- [Extracted information]:

=== Section Start ===

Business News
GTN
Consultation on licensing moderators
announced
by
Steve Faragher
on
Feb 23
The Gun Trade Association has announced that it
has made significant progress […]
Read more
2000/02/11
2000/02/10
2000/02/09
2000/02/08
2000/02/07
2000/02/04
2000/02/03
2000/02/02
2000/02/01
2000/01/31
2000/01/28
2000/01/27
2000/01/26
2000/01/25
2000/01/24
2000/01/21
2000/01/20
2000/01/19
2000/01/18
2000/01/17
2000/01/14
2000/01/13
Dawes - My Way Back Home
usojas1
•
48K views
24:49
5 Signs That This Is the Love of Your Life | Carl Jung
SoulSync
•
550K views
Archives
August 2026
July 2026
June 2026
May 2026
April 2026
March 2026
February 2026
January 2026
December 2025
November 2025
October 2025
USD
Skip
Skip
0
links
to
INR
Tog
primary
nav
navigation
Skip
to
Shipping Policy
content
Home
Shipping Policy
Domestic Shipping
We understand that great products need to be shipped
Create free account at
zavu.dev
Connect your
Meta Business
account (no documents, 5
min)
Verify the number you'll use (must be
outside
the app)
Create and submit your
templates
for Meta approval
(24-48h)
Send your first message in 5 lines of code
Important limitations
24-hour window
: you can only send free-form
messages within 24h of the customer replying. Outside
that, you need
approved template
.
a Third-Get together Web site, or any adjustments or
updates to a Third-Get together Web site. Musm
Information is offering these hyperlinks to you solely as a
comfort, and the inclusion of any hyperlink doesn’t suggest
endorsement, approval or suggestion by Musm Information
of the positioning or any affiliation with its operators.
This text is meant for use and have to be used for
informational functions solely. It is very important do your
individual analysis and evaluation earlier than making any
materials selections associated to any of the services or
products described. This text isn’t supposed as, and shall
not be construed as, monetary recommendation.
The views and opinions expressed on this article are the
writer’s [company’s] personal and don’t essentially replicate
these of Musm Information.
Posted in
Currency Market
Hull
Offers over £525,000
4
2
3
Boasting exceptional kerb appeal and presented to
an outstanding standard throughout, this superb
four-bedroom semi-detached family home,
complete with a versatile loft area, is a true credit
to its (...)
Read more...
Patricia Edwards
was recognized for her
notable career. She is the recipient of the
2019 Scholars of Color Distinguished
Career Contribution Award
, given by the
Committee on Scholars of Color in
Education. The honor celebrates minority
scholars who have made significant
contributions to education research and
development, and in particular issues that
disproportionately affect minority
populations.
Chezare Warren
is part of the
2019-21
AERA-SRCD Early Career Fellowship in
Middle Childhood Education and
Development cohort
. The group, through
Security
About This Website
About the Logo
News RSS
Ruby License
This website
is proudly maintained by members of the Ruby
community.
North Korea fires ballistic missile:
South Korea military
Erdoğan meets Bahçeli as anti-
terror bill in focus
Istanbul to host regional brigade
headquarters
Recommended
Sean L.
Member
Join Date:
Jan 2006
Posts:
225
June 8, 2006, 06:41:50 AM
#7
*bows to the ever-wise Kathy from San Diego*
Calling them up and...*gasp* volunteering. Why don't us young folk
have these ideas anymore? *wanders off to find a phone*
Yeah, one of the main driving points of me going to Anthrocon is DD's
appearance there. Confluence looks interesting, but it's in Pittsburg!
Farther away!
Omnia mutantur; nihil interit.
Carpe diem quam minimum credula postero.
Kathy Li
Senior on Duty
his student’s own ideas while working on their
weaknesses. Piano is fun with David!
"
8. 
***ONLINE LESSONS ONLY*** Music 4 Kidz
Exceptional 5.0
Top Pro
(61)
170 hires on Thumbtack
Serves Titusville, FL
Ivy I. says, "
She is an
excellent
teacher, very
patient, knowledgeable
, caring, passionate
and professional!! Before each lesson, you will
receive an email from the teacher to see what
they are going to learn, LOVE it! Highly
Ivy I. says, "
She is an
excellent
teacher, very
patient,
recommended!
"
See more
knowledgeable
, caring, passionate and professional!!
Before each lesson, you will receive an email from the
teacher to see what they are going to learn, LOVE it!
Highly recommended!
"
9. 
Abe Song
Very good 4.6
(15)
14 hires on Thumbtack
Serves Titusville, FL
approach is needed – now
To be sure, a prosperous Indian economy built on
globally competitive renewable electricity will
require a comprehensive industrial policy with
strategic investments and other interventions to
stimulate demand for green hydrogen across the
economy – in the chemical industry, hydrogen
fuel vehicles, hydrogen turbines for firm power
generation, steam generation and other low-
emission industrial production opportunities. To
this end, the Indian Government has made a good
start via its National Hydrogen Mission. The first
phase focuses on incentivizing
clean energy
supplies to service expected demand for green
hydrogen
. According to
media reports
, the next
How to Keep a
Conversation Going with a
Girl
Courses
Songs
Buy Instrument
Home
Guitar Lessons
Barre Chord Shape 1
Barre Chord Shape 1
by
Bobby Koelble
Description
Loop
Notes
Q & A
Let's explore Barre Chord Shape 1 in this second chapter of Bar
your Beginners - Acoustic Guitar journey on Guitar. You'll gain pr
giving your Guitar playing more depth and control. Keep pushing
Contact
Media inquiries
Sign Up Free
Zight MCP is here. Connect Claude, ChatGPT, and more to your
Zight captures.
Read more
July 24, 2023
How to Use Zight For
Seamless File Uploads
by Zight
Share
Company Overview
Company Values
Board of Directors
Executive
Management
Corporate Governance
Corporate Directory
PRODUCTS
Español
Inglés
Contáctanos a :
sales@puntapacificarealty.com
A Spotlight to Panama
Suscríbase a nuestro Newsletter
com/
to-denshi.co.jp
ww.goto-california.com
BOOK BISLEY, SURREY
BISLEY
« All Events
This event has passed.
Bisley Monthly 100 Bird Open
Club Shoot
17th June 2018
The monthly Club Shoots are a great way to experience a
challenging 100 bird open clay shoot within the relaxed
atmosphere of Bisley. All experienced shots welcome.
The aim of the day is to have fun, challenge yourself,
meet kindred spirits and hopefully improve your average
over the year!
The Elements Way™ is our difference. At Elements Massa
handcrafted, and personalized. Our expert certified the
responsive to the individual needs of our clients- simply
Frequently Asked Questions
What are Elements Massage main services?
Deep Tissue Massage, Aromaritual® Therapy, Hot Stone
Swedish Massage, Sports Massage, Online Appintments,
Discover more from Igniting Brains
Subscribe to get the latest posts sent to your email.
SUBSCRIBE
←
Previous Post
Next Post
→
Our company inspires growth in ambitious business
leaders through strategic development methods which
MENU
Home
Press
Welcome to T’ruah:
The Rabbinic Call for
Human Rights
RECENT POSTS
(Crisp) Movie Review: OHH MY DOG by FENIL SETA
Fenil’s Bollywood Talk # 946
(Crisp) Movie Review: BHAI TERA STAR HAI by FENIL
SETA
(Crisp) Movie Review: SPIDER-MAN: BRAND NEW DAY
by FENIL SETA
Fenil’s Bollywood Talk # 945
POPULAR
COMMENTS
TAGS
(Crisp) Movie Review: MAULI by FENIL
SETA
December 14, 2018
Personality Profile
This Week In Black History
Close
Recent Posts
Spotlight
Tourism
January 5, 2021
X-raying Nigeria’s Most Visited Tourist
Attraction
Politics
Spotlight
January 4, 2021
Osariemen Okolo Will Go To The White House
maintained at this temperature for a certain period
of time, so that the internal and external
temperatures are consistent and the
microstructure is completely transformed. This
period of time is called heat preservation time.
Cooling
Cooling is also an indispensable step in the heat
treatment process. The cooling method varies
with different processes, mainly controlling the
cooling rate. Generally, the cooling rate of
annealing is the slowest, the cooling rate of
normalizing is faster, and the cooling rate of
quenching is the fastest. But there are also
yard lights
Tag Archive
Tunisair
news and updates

=== Section End ===

Restate the material word for word, leaving nothing out.

- [Answer space]:
Business News
GTN
Consultation on licensing moderators
announced
by
Steve Faragher
on
Feb 23
The Gun Trade Association has announced that it
has made significant progress […]
Read more
2000/02/11
2000/02/10
2000/02/09
2000/02/08
2000/02/07
2000/02/04
2000/02/03
2000/02/02
2000/02/01
2000/01/31
2000/01/28
2000/01/27
2000/01/26
2000/01/25
2000/01/24
2000/01/21
2000/01/20
2000/01/19
2000/01/18
2000/01/17
2000/01/14
2000/01/13
Dawes - My Way Back Home
usojas1
•
48K views
24:49
5 Signs That This Is the Love of Your Life | Carl Jung
SoulSync
•
550K views
Archives
August 2026
July 2026
June 2026
May 2026
April 2026
March 2026
February 2026
January 2026
December 2025
November 2025
October 2025
USD
Skip
Skip
0
links
to
INR
Tog
primary
nav
navigation
Skip
to
Shipping Policy
content
Home
Shipping Policy
Domestic Shipping
We understand that great products need to be shipped
Create free account at
zavu.dev
Connect your
Meta Business
account (no documents, 5
min)
Verify the number you'll use (must be
outside
the app)
Create and submit your
templates
for Meta approval
(24-48h)
Send your first message in 5 lines of code
Important limitations
24-hour window
: you can only send free-form
messages within 24h of the customer replying. Outside
that, you need
approved template
.
a Third-Get together Web site, or any adjustments or
updates to a Third-Get together Web site. Musm
Information is offering these hyperlinks to you solely as a
comfort, and the inclusion of any hyperlink doesn’t suggest
endorsement, approval or suggestion by Musm Information
of the positioning or any affiliation with its operators.
This text is meant for use and have to be used for
informational functions solely. It is very important do your
individual analysis and evaluation earlier than making any
materials selections associated to any of the services or
products described. This text isn’t supposed as, and shall
not be construed as, monetary recommendation.
The views and opinions expressed on this article are the
writer’s [company’s] personal and don’t essentially replicate
these of Musm Information.
Posted in
Currency Market
Hull
Offers over £525,000
4
2
3
Boasting exceptional kerb appeal and presented to
an outstanding standard throughout, this superb
four-bedroom semi-detached family home,
complete with a versatile loft area, is a true credit
to its (...)
Read more...
Patricia Edwards
was recognized for her
notable career. She is the recipient of the
2019 Scholars of Color Distinguished
Career Contribution Award
, given by the
Committee on Scholars of Color in
Education. The honor celebrates minority
scholars who have made significant
contributions to education research and
development, and in particular issues that
disproportionately affect minority
populations.
Chezare Warren
is part of the
2019-21
AERA-SRCD Early Career Fellowship in
Middle Childhood Education and
Development cohort
. The group, through
Security
About This Website
About the Logo
News RSS
Ruby License
This website
is proudly maintained by members of the Ruby
community.
North Korea fires ballistic missile:
South Korea military
Erdoğan meets Bahçeli as anti-
terror bill in focus
Istanbul to host regional brigade
headquarters
Recommended
Sean L.
Member
Join Date:
Jan 2006
Posts:
225
June 8, 2006, 06:41:50 AM
#7
*bows to the ever-wise Kathy from San Diego*
Calling them up and...*gasp* volunteering. Why don't us young folk
have these ideas anymore? *wanders off to find a phone*
Yeah, one of the main driving points of me going to Anthrocon is DD's
appearance there. Confluence looks interesting, but it's in Pittsburg!
Farther away!
Omnia mutantur; nihil interit.
Carpe diem quam minimum credula postero.
Kathy Li
Senior on Duty
his student’s own ideas while working on their
weaknesses. Piano is fun with David!
"
8. 
***ONLINE LESSONS ONLY*** Music 4 Kidz
Exceptional 5.0
Top Pro
(61)
170 hires on Thumbtack
Serves Titusville, FL
Ivy I. says, "
She is an
excellent
teacher, very
patient, knowledgeable
, caring, passionate
and professional!! Before each lesson, you will
receive an email from the teacher to see what
they are going to learn, LOVE it! Highly
Ivy I. says, "
She is an
excellent
teacher, very
patient,
recommended!
"
See more
knowledgeable
, caring, passionate and professional!!
Before each lesson, you will receive an email from the
teacher to see what they are going to learn, LOVE it!
Highly recommended!
"
9. 
Abe Song
Very good 4.6
(15)
14 hires on Thumbtack
Serves Titusville, FL
approach is needed – now
To be sure, a prosperous Indian economy built on
globally competitive renewable electricity will
require a comprehensive industrial policy with
strategic investments and other interventions to
stimulate demand for green hydrogen across the
economy – in the chemical industry, hydrogen
fuel vehicles, hydrogen turbines for firm power
generation, steam generation and other low-
emission industrial production opportunities. To
this end, the Indian Government has made a good
start via its National Hydrogen Mission. The first
phase focuses on incentivizing
clean energy
supplies to service expected demand for green
hydrogen
. According to
media reports
, the next
How to Keep a
Conversation Going with a
Girl
Courses
Songs
Buy Instrument
Home
Guitar Lessons
Barre Chord Shape 1
Barre Chord Shape 1
by
Bobby Koelble
Description
Loop
Notes
Q & A
Let's explore Barre Chord Shape 1 in this second chapter of Bar
your Beginners - Acoustic Guitar journey on Guitar. You'll gain pr
giving your Guitar playing more depth and control. Keep pushing
Contact
Media inquiries
Sign Up Free
Zight MCP is here. Connect Claude, ChatGPT, and more to your
Zight captures.
Read more
July 24, 2023
How to Use Zight For
Seamless File Uploads
by Zight
Share
Company Overview
Company Values
Board of Directors
Executive
Management
Corporate Governance
Corporate Directory
PRODUCTS
Español
Inglés
Contáctanos a :
sales@puntapacificarealty.com
A Spotlight to Panama
Suscríbase a nuestro Newsletter
com/
to-denshi.co.jp
ww.goto-california.com
BOOK BISLEY, SURREY
BISLEY
« All Events
This event has passed.
Bisley Monthly 100 Bird Open
Club Shoot
17th June 2018
The monthly Club Shoots are a great way to experience a
challenging 100 bird open clay shoot within the relaxed
atmosphere of Bisley. All experienced shots welcome.
The aim of the day is to have fun, challenge yourself,
meet kindred spirits and hopefully improve your average
over the year!
The Elements Way™ is our difference. At Elements Massa
handcrafted, and personalized. Our expert certified the
responsive to the individual needs of our clients- simply
Frequently Asked Questions
What are Elements Massage main services?
Deep Tissue Massage, Aromaritual® Therapy, Hot Stone
Swedish Massage, Sports Massage, Online Appintments,
Discover more from Igniting Brains
Subscribe to get the latest posts sent to your email.
SUBSCRIBE
←
Previous Post
Next Post
→
Our company inspires growth in ambitious business
leaders through strategic development methods which
MENU
Home
Press
Welcome to T’ruah:
The Rabbinic Call for
Human Rights
RECENT POSTS
(Crisp) Movie Review: OHH MY DOG by FENIL SETA
Fenil’s Bollywood Talk # 946
(Crisp) Movie Review: BHAI TERA STAR HAI by FENIL
SETA
(Crisp) Movie Review: SPIDER-MAN: BRAND NEW DAY
by FENIL SETA
Fenil’s Bollywood Talk # 945
POPULAR
COMMENTS
TAGS
(Crisp) Movie Review: MAULI by FENIL
SETA
December 14, 2018
Personality Profile
This Week In Black History
Close
Recent Posts
Spotlight
Tourism
January 5, 2021
X-raying Nigeria’s Most Visited Tourist
Attraction
Politics
Spotlight
January 4, 2021
Osariemen Okolo Will Go To The White House
maintained at this temperature for a certain period
of time, so that the internal and external
temperatures are consistent and the
microstructure is completely transformed. This
period of time is called heat preservation time.
Cooling
Cooling is also an indispensable step in the heat
treatment process. The cooling method varies
with different processes, mainly controlling the
cooling rate. Generally, the cooling rate of
annealing is the slowest, the cooling rate of
normalizing is faster, and the cooling rate of
quenching is the fastest. But there are also
yard lights
Tag Archive
Tunisair
news and updates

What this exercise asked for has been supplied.